EXERCISE PROMPT: Reproduce the material from its beginning through the line containing "Field value: value=3.2 unit=mA", swapping "ammeter" for "milliammeter" and leaving all else unchanged.

<<<<

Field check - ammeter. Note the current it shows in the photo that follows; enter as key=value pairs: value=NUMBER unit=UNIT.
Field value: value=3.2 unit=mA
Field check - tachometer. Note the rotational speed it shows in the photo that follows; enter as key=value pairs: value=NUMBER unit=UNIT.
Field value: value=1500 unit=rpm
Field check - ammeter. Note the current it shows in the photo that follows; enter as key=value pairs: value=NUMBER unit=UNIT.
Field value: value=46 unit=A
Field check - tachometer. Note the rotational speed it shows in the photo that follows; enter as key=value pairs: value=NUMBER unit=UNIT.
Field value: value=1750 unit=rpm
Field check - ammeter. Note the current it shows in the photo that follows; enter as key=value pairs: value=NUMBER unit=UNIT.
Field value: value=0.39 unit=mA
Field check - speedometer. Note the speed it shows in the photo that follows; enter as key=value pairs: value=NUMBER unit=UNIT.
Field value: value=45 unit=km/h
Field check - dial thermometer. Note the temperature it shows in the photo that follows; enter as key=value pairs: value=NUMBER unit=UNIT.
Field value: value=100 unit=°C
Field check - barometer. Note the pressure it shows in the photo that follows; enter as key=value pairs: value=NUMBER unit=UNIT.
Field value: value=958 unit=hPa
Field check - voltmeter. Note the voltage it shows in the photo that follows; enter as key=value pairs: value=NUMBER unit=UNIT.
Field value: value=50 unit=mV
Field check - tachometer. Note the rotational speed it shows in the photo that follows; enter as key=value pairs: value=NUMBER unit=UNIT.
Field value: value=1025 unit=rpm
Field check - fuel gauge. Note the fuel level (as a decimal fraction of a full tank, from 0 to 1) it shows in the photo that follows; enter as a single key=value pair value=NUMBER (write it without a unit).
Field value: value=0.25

>>>>

ANSWER BOX:
Field check - milliammeter. Note the current it shows in the photo that follows; enter as key=value pairs: value=NUMBER unit=UNIT.
Field value: value=3.2 unit=mA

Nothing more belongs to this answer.